The Hidden Environmental Cost of Advanced AI Chips
7 Min Read August 5, 2025
As artificial intelligence accelerators grow more powerful to meet the demands of modern workloads, one consequence is generally accepted...
As artificial intelligence accelerators grow more powerful to meet the demands of modern workloads, one consequence is generally accepted: These chips consume enormous amounts of energy during use. But what's often overlooked is the substantial environmental footprint created long before the chip is ever powered on. What about the emissions from manufacturing these chips?
If we explore the semiconductor emissions and water usage associated with the production of three advanced AI chips: AMD's MI300X, NVIDIA's Blackwell, and Intel's Gaudi, it's easy to see how architecture, die count, process node, and high-bandwidth memory (HBM) integration dramatically influence their manufacturing impact.
Chip Complexity Drives Emissions and Water Use
The MI300X leads the pack in complexity, with an astounding 129 individual dies. Unsurprisingly, it also tops the list in semiconductor manufacturing carbon emissions. Blackwell, with 90 dies, comes in second, followed by Gaudi with 81 dies. Note that a standard package yield of 98% was assumed for all three products.
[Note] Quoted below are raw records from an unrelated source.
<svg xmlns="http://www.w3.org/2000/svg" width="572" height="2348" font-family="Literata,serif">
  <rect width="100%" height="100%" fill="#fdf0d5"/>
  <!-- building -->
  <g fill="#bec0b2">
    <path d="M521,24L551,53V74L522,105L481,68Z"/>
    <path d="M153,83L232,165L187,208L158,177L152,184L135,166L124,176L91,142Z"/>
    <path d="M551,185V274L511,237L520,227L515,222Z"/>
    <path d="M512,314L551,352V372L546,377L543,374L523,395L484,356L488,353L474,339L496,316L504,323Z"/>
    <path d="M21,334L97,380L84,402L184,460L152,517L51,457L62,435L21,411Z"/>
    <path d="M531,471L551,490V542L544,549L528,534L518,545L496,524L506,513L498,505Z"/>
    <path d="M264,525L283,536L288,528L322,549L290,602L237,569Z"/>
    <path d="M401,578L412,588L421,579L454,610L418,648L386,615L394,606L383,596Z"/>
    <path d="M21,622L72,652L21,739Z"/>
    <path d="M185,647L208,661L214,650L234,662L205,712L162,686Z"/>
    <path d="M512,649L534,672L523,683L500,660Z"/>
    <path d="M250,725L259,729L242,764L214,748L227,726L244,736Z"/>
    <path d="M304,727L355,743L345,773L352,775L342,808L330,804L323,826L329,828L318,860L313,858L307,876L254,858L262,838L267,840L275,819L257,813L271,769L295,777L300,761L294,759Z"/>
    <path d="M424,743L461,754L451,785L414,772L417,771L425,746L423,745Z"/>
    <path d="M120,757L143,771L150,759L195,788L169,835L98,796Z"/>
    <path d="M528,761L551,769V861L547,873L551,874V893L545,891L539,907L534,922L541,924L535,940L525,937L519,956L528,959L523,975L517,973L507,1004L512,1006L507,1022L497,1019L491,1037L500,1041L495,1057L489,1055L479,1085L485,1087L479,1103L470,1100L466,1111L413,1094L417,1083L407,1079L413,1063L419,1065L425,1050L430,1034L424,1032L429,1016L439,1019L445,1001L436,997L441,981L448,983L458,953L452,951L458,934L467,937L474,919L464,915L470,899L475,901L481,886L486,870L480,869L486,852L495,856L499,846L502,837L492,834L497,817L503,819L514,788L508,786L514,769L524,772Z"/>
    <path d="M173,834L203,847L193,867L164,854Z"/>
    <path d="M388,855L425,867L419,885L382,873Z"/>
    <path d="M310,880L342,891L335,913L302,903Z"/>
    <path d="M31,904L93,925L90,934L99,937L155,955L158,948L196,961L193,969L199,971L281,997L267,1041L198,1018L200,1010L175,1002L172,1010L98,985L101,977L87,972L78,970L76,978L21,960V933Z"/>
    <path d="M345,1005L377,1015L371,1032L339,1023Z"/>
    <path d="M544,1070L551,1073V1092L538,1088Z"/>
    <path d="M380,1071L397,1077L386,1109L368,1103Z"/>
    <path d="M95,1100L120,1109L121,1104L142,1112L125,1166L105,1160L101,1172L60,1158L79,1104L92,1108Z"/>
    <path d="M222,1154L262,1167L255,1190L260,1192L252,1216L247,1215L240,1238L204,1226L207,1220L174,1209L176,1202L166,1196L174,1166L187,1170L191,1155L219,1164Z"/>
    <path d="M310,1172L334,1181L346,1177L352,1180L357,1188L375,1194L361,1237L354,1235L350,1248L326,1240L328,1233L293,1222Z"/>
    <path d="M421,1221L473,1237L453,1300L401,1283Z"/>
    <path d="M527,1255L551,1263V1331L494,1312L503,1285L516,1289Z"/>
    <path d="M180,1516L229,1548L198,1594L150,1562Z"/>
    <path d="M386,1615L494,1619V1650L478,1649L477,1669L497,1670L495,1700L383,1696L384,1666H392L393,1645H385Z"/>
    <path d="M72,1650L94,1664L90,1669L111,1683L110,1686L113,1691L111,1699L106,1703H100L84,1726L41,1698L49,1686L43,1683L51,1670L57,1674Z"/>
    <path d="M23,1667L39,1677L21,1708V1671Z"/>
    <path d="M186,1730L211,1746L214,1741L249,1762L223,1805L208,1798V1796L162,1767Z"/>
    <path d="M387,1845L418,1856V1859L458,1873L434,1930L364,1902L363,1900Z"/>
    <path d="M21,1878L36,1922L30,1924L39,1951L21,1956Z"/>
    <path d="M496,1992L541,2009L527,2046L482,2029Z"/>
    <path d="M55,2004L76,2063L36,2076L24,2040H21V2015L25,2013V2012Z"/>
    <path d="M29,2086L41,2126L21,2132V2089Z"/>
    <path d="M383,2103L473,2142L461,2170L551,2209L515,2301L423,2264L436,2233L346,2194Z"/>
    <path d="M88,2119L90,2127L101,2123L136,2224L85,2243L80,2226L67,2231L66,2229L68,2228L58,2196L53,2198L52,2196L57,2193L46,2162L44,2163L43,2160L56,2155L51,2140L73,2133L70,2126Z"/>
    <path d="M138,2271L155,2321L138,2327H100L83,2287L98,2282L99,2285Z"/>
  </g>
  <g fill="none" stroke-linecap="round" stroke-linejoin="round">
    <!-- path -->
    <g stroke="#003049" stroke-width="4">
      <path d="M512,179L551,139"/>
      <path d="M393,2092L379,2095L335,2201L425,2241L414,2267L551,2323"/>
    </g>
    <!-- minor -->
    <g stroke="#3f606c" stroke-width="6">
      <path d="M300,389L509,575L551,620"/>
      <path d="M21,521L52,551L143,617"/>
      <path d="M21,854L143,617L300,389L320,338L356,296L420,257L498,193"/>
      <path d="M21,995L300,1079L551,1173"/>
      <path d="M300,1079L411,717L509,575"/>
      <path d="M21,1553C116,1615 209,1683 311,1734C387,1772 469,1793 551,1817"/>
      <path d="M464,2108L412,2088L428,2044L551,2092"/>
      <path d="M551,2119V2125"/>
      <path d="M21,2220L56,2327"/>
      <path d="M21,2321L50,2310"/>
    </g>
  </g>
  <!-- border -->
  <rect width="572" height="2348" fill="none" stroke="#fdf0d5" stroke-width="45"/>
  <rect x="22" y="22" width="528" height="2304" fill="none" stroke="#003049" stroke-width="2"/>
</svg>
But semiconductor emissions are only part of the story. Water consumption, a critical and often scarce resource, follows a similar pattern. Producing just one MI300X requires more than 40 gallons of water, compared to just over 30 gallons for a Blackwell and under 20 gallons for a Gaudi. To put this into perspective, 40 gallons is enough to supply a person with drinking water for nearly three weeks.
Figure 1: Semiconductor cradle-to-gate emissions. Emissions include: die manufacturing, assembly & test, and transportation. Does not account for HBM stacking yield loss.
Architecture Matters
Why such differences? Much of it comes down to design. The MI300X uses a chiplet-based architecture with eight smaller GPU dies built on a 5 nm process, supported by a complex HBM stack and additional auxiliary dies. While this modular approach has performance advantages, it also drives up assembly, testing, and interconnect complexity, adding to the environmental burden. In fact, MI300X shows the highest share of assembly and test emissions, making up 8% of its total.
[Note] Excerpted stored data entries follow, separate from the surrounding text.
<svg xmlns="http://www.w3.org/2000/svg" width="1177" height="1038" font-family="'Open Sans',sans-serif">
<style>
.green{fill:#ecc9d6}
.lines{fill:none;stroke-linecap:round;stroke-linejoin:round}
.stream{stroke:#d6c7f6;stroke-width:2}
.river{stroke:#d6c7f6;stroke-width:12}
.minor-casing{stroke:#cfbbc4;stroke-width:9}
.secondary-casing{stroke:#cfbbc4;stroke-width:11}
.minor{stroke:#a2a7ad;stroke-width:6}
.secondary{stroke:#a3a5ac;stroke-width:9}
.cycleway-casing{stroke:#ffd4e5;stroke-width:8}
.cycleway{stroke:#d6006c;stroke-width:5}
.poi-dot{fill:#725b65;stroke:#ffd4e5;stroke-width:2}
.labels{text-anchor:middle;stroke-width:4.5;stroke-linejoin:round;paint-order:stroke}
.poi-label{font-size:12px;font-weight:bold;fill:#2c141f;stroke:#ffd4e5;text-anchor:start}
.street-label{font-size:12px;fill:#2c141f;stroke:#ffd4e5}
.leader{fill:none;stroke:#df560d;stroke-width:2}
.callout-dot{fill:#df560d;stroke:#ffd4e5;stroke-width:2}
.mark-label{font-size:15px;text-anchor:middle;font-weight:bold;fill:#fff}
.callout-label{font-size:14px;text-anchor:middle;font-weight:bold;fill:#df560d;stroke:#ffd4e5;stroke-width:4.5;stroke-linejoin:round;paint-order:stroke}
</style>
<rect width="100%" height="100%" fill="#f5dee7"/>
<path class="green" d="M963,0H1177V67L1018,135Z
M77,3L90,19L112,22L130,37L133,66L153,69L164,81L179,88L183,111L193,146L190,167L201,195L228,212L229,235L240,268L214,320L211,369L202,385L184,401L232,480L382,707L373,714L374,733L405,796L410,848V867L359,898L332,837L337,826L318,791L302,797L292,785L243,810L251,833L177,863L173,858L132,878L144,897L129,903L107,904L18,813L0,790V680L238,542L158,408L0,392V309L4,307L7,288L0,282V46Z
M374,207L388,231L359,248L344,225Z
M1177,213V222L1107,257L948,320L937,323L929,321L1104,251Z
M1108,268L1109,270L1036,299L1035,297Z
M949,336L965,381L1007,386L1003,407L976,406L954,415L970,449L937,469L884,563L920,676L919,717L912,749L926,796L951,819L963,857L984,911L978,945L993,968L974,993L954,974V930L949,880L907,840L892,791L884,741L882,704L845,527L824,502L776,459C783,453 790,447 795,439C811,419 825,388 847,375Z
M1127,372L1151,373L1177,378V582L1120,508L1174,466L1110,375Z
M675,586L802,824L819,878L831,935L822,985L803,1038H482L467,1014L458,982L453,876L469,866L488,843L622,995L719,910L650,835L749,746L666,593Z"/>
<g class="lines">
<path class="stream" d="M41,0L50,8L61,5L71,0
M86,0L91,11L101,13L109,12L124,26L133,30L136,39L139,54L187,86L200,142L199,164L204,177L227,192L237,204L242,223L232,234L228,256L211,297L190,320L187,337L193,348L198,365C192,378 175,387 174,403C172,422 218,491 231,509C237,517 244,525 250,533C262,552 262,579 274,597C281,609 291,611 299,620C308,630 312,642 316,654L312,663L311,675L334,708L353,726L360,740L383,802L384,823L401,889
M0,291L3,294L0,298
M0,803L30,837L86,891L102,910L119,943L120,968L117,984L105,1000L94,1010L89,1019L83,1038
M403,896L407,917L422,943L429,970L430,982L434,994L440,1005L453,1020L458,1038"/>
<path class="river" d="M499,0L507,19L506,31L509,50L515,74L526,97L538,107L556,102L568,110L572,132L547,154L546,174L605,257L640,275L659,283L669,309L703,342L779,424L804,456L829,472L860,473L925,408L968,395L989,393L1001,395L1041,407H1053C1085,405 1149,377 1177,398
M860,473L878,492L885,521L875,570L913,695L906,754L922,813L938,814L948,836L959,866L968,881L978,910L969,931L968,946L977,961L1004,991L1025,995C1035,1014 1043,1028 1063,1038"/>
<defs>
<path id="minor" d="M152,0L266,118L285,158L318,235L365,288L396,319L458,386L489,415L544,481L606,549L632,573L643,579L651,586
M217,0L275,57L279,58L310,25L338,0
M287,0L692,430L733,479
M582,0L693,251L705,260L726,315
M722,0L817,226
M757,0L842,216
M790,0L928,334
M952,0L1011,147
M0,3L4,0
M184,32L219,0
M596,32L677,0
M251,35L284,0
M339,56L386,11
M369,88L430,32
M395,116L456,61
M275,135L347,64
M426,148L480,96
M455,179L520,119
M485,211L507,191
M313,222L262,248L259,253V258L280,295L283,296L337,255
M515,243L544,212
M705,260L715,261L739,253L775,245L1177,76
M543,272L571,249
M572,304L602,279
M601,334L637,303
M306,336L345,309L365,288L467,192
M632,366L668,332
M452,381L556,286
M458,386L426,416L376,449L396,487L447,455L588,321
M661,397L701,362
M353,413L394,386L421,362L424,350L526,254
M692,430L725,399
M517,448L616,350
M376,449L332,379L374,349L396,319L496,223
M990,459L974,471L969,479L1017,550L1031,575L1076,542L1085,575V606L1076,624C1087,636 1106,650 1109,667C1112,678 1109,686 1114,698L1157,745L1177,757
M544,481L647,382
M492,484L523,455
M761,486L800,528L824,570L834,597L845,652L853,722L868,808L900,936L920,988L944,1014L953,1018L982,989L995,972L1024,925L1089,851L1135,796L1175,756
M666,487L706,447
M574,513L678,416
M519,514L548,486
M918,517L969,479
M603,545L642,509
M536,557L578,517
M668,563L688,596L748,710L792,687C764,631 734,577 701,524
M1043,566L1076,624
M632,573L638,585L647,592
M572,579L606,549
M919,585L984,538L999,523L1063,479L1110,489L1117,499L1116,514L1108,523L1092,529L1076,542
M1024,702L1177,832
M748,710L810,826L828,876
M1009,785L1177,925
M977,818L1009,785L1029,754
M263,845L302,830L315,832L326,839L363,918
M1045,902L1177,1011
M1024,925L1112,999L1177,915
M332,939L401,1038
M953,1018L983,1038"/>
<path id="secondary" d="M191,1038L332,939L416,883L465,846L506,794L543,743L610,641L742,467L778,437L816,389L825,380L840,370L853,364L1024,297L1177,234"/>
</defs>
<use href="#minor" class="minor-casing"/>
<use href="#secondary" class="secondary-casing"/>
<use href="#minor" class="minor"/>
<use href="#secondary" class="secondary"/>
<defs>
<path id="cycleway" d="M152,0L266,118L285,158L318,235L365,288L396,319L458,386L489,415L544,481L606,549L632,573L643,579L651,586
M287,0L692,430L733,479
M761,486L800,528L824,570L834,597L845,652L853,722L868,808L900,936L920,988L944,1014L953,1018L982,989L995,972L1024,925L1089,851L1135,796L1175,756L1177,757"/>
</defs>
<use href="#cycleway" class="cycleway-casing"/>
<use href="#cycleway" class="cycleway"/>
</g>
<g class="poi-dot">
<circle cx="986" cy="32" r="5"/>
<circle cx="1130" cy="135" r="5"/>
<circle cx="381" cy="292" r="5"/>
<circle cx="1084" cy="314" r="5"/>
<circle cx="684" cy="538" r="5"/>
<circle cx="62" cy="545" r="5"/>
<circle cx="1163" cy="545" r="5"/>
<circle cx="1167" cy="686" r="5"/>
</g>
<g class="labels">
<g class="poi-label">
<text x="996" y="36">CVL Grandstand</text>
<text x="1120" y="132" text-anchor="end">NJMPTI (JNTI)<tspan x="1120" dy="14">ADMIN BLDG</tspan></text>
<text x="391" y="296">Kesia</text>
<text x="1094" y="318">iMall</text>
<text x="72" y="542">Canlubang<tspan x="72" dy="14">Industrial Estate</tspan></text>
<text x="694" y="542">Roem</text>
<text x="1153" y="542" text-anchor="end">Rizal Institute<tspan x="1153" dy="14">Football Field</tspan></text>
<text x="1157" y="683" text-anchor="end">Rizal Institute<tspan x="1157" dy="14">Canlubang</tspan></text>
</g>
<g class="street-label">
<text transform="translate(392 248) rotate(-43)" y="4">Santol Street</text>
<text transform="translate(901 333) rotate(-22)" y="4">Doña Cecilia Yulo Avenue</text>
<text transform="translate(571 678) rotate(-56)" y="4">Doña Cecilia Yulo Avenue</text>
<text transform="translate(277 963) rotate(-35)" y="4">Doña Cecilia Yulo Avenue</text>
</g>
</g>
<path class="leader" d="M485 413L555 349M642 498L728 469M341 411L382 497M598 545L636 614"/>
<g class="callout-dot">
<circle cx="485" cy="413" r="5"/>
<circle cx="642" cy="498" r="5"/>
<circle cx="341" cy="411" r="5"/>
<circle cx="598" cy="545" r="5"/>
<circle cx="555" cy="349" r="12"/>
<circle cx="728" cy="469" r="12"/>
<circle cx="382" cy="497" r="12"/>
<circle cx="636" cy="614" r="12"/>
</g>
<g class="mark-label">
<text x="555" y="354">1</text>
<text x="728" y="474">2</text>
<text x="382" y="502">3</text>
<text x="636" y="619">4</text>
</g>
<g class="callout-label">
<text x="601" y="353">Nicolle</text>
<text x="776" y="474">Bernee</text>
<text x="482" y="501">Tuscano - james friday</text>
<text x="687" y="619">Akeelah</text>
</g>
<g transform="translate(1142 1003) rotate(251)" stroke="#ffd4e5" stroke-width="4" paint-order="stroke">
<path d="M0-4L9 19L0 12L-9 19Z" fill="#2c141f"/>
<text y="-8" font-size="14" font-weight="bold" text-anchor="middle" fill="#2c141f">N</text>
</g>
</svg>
In contrast, both Blackwell and Gaudi use two larger GPU dies. Blackwell is built on a 4 nm process, while Gaudi uses 5 nm. The HBM configurations in both are broadly similar. GPU dies account for more than 50% of Blackwell's total semiconductor carbon footprint. In contrast, the majority of Gaudí's manufacturing emissions, nearly 60%, come from its HBM dies. This is due to modeled lower yields for its HBM die compared to Blackwell, highlighting how even subtle differences in manufacturing efficiency can lead to big environmental differences.
Why This Matters
These differences underscore how architectural decisions, such as die count, size, process node, and packaging, can significantly impact carbon and water footprints. Improving yield across all die types is one of the most powerful ways to reduce emissions for these chips.
Designing Smarter, Not Just Faster
As AI and high-performance computing continue to evolve, performance gains will always be a priority. But it's time to weigh sustainability just as heavily. The takeaway is simple: the more complex the chip, the larger its environmental and semiconductor carbon footprints. By understanding and addressing the manufacturing impacts early in the design phase, companies can build next-generation chips that are both high-performing and lower-impact.